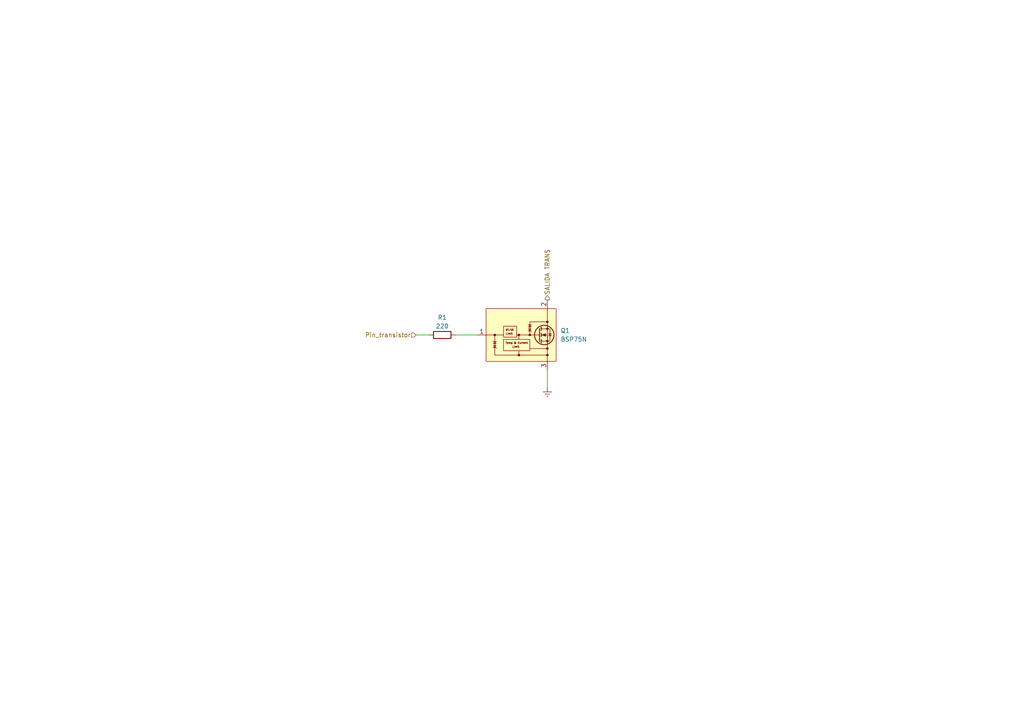
<source format=kicad_sch>
(kicad_sch (version 20230121) (generator eeschema)

  (uuid 6264afd0-675e-4b28-8f97-ef66ae79f653)

  (paper "A4")

  


  (wire (pts (xy 120.65 97.155) (xy 124.46 97.155))
    (stroke (width 0) (type default))
    (uuid 2cefa10c-ab52-4665-924b-7a4e29da5af3)
  )
  (wire (pts (xy 132.08 97.155) (xy 138.43 97.155))
    (stroke (width 0) (type default))
    (uuid b887d3e1-60e8-4440-b9e2-71c0d5335081)
  )
  (wire (pts (xy 158.75 107.315) (xy 158.75 112.395))
    (stroke (width 0) (type default))
    (uuid dbdf8933-a04e-4675-ae4b-4ec582a25f44)
  )

  (hierarchical_label "Pin_transistor" (shape input) (at 120.65 97.155 180) (fields_autoplaced)
    (effects (font (size 1.27 1.27)) (justify right))
    (uuid a7c2bf1c-5483-4269-93c1-5e92f6a4f50d)
  )
  (hierarchical_label "SALIDA TRANS" (shape output) (at 158.75 86.995 90) (fields_autoplaced)
    (effects (font (size 1.27 1.27)) (justify left))
    (uuid e5732534-cb7e-4c6a-93ab-102e57991426)
  )

  (symbol (lib_id "power:Earth") (at 158.75 112.395 0) (unit 1)
    (in_bom yes) (on_board yes) (dnp no) (fields_autoplaced)
    (uuid 2048d289-994b-49f9-a101-5ca0621cba5b)
    (property "Reference" "#PWR05" (at 158.75 118.745 0)
      (effects (font (size 1.27 1.27)) hide)
    )
    (property "Value" "Earth" (at 158.75 116.205 0)
      (effects (font (size 1.27 1.27)) hide)
    )
    (property "Footprint" "" (at 158.75 112.395 0)
      (effects (font (size 1.27 1.27)) hide)
    )
    (property "Datasheet" "~" (at 158.75 112.395 0)
      (effects (font (size 1.27 1.27)) hide)
    )
    (pin "1" (uuid 41b620bd-c5ab-444b-a00d-a0ffbb1d9d14))
    (instances
      (project "KISS_V2"
        (path "/65dfba5e-78e0-455d-92b3-d370168d98c5/652a8f4d-7b89-4a6e-bb5e-447903bd1d59/445dae9a-b9d0-42eb-873c-063cf562e8f8"
          (reference "#PWR05") (unit 1)
        )
      )
    )
  )

  (symbol (lib_id "Driver_FET:BSP75N") (at 151.13 97.155 0) (unit 1)
    (in_bom yes) (on_board yes) (dnp no) (fields_autoplaced)
    (uuid 770f1ef9-e6ca-4d5b-8924-052426afc880)
    (property "Reference" "Q1" (at 162.56 95.8849 0)
      (effects (font (size 1.27 1.27)) (justify left))
    )
    (property "Value" "BSP75N" (at 162.56 98.4249 0)
      (effects (font (size 1.27 1.27)) (justify left))
    )
    (property "Footprint" "Package_TO_SOT_SMD:SOT-223" (at 147.955 109.22 0)
      (effects (font (size 1.27 1.27)) hide)
    )
    (property "Datasheet" "https://www.infineon.com/dgdl/Infineon-BSP75N-DS-v01_04-en.pdf?fileId=db3a30431ed1d7b2011f471f5a0256d1" (at 158.75 97.155 0)
      (effects (font (size 1.27 1.27)) hide)
    )
    (pin "1" (uuid 9bd06e0e-98d2-4696-ad70-7affddfc63dc))
    (pin "2" (uuid a847252e-259f-4076-94c5-81c905264c84))
    (pin "3" (uuid a9d703e7-016c-4f85-b702-4f2241fdef39))
    (pin "4" (uuid 51227182-7c44-42cb-99fd-37b3c2d7427c))
    (instances
      (project "KISS"
        (path "/0b552bd2-63d8-4ec3-8f1c-02be6460a250/2918a186-88c4-442a-9386-129db834f20a/055f9ebf-7609-4c7b-93b1-911e2c484dda"
          (reference "Q1") (unit 1)
        )
        (path "/0b552bd2-63d8-4ec3-8f1c-02be6460a250/2918a186-88c4-442a-9386-129db834f20a/1f05fe93-0728-4937-822f-38a67773a2b8"
          (reference "Q6") (unit 1)
        )
      )
      (project "KISS_V2"
        (path "/65dfba5e-78e0-455d-92b3-d370168d98c5/652a8f4d-7b89-4a6e-bb5e-447903bd1d59/445dae9a-b9d0-42eb-873c-063cf562e8f8"
          (reference "Q2") (unit 1)
        )
      )
    )
  )

  (symbol (lib_id "Device:R") (at 128.27 97.155 90) (unit 1)
    (in_bom yes) (on_board yes) (dnp no) (fields_autoplaced)
    (uuid ef297153-d9ee-4b84-956f-edb5e16e8a33)
    (property "Reference" "R1" (at 128.27 92.075 90)
      (effects (font (size 1.27 1.27)))
    )
    (property "Value" "220" (at 128.27 94.615 90)
      (effects (font (size 1.27 1.27)))
    )
    (property "Footprint" "Resistor_SMD:R_0603_1608Metric" (at 128.27 98.933 90)
      (effects (font (size 1.27 1.27)) hide)
    )
    (property "Datasheet" "~" (at 128.27 97.155 0)
      (effects (font (size 1.27 1.27)) hide)
    )
    (pin "1" (uuid 67d90b8c-b3a6-4902-9437-878834a745a2))
    (pin "2" (uuid 9fd0b727-4454-418c-927e-58c3c5b1d014))
    (instances
      (project "KISS_V2"
        (path "/65dfba5e-78e0-455d-92b3-d370168d98c5"
          (reference "R1") (unit 1)
        )
        (path "/65dfba5e-78e0-455d-92b3-d370168d98c5/652a8f4d-7b89-4a6e-bb5e-447903bd1d59/445dae9a-b9d0-42eb-873c-063cf562e8f8"
          (reference "R4") (unit 1)
        )
      )
    )
  )
)

</source>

◇ ◇ ◇ ◇

__REQUIREMENT__.
Looking at the records above, how many lines contain "justify"? Answer with the number alone.

__SOLUTION TO THIS TASK__.
4